The most benign interpretation of May’s bizarre actions is that she is merely incompetent and floundering out of her depth, yet so desperate to cling onto power that she is prepared to say and do anything that will prevent the hardline Brexiteers from ousting her. Those are the actions of a highly egocentric, not to say sociopathic, character, but it is probably the easiest to understand, even if it does raise the further question of why on earth she wants to cling on in office.
A second possible reason is that she genuinely wants to turn the UK into a tax haven because her multi-millionaire backers do not want the EU’s new anti-tax avoidance rules to affect their wealth. This is a genuine possibility but, like the first suggestion, has the great flaw that Brexit will severely damage the City of London finance sector. London-based banks may well be able to take advantage of lax legislation and minimal oversight to continue to run tax avoidance schemes, but the loss of international passporting rights within the EU is already causing many of these banks to move operations. So the cost of pursuing the goal of becoming a proper tax haven could well be the loss of London’s status within the international finance sector. Given that the UK doesn’t really have much else in the way of industry, that’s a severe loss.
But the most worrying possible reason for pursuing a No Deal is that Theresa May might genuinely believe in an ideological system which requires a highly authoritarian (some might say fascist) regime. Her actions as Home Secretary, where she oversaw the creation of the so-called Hostile Environment, certainly suggest that she is not averse to adopting an extreme Right Wing position.

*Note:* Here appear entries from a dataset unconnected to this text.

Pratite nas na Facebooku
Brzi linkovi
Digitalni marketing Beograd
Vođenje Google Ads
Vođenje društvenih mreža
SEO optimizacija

Whether she is actually planning this, or whether she is merely aimlessly heading towards it, some people have suggested that No Deal would bring about the social chaos which would allow the UK Government to introduce emergency legislation which could see troops on the streets and the UK becoming what is usually referred to as a police state.
Now, that’s a scary thought, and one would hope that democracy would prevent it, yet we know from history that democracy can be undermined, and the past couple of years have shown us that this is exactly what is happening in the UK. Politicians can now lie with virtual impunity; electoral law can be openly flouted with little more consequence than a slap on the wrists and a relatively small fine; investigations into corruption rarely lead to prosecutions of prominent politicians; data mining and targeting of social media adverts influence election results; and, of course, the BBC continues to promote and normalise the views of UKIP and other extremists. The evidence of increased xenophobia and hate crimes is there for all to see, and this is a direct result of UK Government policy combined with a Right Wing media.
May’s continued refusal to countenance a second referendum on Brexit shows that she has little regard for public opinion. Whatever the reasons for this, none of them can have a good outcome for the vast majority of UK subjects. Sooner or later, Scots are going to have to wake up to the fact that it would be far better for them to become citizens of a normal country than to remain subjects of the UK plutocracy.